── Data for processing

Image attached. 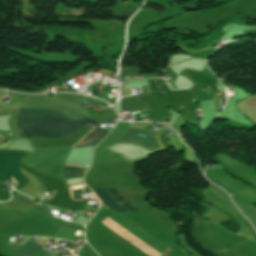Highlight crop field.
I'll use <instances>...</instances> for the list:
<instances>
[{"mask_svg":"<svg viewBox=\"0 0 256 256\" xmlns=\"http://www.w3.org/2000/svg\"><path fill=\"white\" fill-rule=\"evenodd\" d=\"M94 124L89 118L32 106L20 109L18 133L27 137L57 139Z\"/></svg>","mask_w":256,"mask_h":256,"instance_id":"8a807250","label":"crop field"},{"mask_svg":"<svg viewBox=\"0 0 256 256\" xmlns=\"http://www.w3.org/2000/svg\"><path fill=\"white\" fill-rule=\"evenodd\" d=\"M111 193L125 206H127L132 211H136V209L133 205H131L127 200H125L115 189H109ZM108 189H98L93 190L94 193L99 197V199L103 202V204L117 212H127L131 211L127 207H125L123 204H121L109 191Z\"/></svg>","mask_w":256,"mask_h":256,"instance_id":"ac0d7876","label":"crop field"},{"mask_svg":"<svg viewBox=\"0 0 256 256\" xmlns=\"http://www.w3.org/2000/svg\"><path fill=\"white\" fill-rule=\"evenodd\" d=\"M129 132L137 133V134H143L148 135L155 139V134L146 130H139L135 128H129ZM117 143H131V144H137L140 146L145 147L149 151L159 147L157 141H154L148 137L143 136H137L133 134L126 133Z\"/></svg>","mask_w":256,"mask_h":256,"instance_id":"34b2d1b8","label":"crop field"},{"mask_svg":"<svg viewBox=\"0 0 256 256\" xmlns=\"http://www.w3.org/2000/svg\"><path fill=\"white\" fill-rule=\"evenodd\" d=\"M121 107L131 109L132 112L149 109L151 105L141 96L130 97L122 99Z\"/></svg>","mask_w":256,"mask_h":256,"instance_id":"412701ff","label":"crop field"},{"mask_svg":"<svg viewBox=\"0 0 256 256\" xmlns=\"http://www.w3.org/2000/svg\"><path fill=\"white\" fill-rule=\"evenodd\" d=\"M94 128H95V127H94ZM94 128H93V129H94ZM93 129H92V130H93ZM92 130H91V131H92ZM91 131H90V132H91ZM88 133H89V132H88ZM88 133H87V134H88ZM107 133H108V132L105 131V130H102V129H99V128H95L91 133H89L88 135L86 134L87 136L85 135L86 137L84 136L85 138L83 137L84 139L82 138L83 140L81 139L82 141L80 140V141H81V142L79 141L80 143L77 142L78 144L76 143L77 145L75 144L76 146H75V145H74V146H75V147H84V146H92V145H95V144H96L101 138H103Z\"/></svg>","mask_w":256,"mask_h":256,"instance_id":"f4fd0767","label":"crop field"},{"mask_svg":"<svg viewBox=\"0 0 256 256\" xmlns=\"http://www.w3.org/2000/svg\"><path fill=\"white\" fill-rule=\"evenodd\" d=\"M15 253L23 256H49L39 246L29 241H27Z\"/></svg>","mask_w":256,"mask_h":256,"instance_id":"dd49c442","label":"crop field"},{"mask_svg":"<svg viewBox=\"0 0 256 256\" xmlns=\"http://www.w3.org/2000/svg\"><path fill=\"white\" fill-rule=\"evenodd\" d=\"M83 168L65 166V177H79L82 176Z\"/></svg>","mask_w":256,"mask_h":256,"instance_id":"e52e79f7","label":"crop field"},{"mask_svg":"<svg viewBox=\"0 0 256 256\" xmlns=\"http://www.w3.org/2000/svg\"><path fill=\"white\" fill-rule=\"evenodd\" d=\"M221 226H223L225 229H227L228 231L237 234V232L240 229V226L237 225L232 219L223 222V223H219Z\"/></svg>","mask_w":256,"mask_h":256,"instance_id":"d8731c3e","label":"crop field"},{"mask_svg":"<svg viewBox=\"0 0 256 256\" xmlns=\"http://www.w3.org/2000/svg\"><path fill=\"white\" fill-rule=\"evenodd\" d=\"M218 184V183H217ZM219 186H221L220 184H218ZM222 188H224L223 186H221ZM228 193H230L229 192V190H227L226 188H224Z\"/></svg>","mask_w":256,"mask_h":256,"instance_id":"5a996713","label":"crop field"},{"mask_svg":"<svg viewBox=\"0 0 256 256\" xmlns=\"http://www.w3.org/2000/svg\"><path fill=\"white\" fill-rule=\"evenodd\" d=\"M213 105H214V101H213ZM214 109H215V105H214Z\"/></svg>","mask_w":256,"mask_h":256,"instance_id":"3316defc","label":"crop field"},{"mask_svg":"<svg viewBox=\"0 0 256 256\" xmlns=\"http://www.w3.org/2000/svg\"><path fill=\"white\" fill-rule=\"evenodd\" d=\"M10 141H11V140H10ZM8 142H9V141H8ZM8 142H7V143H8ZM4 145H5V144H4Z\"/></svg>","mask_w":256,"mask_h":256,"instance_id":"28ad6ade","label":"crop field"},{"mask_svg":"<svg viewBox=\"0 0 256 256\" xmlns=\"http://www.w3.org/2000/svg\"><path fill=\"white\" fill-rule=\"evenodd\" d=\"M221 92V91H220Z\"/></svg>","mask_w":256,"mask_h":256,"instance_id":"d1516ede","label":"crop field"}]
</instances>
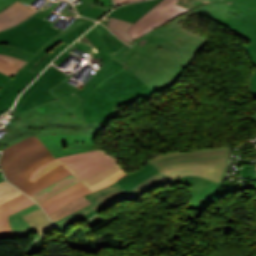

────

** What needs to be done **
Pick out each line in the records above that contains the string "instances", treating uppercase and lowercase as different, and copy those lines.

** Expected answer **
I'll use <instances>...</instances> for the list:
<instances>
</instances>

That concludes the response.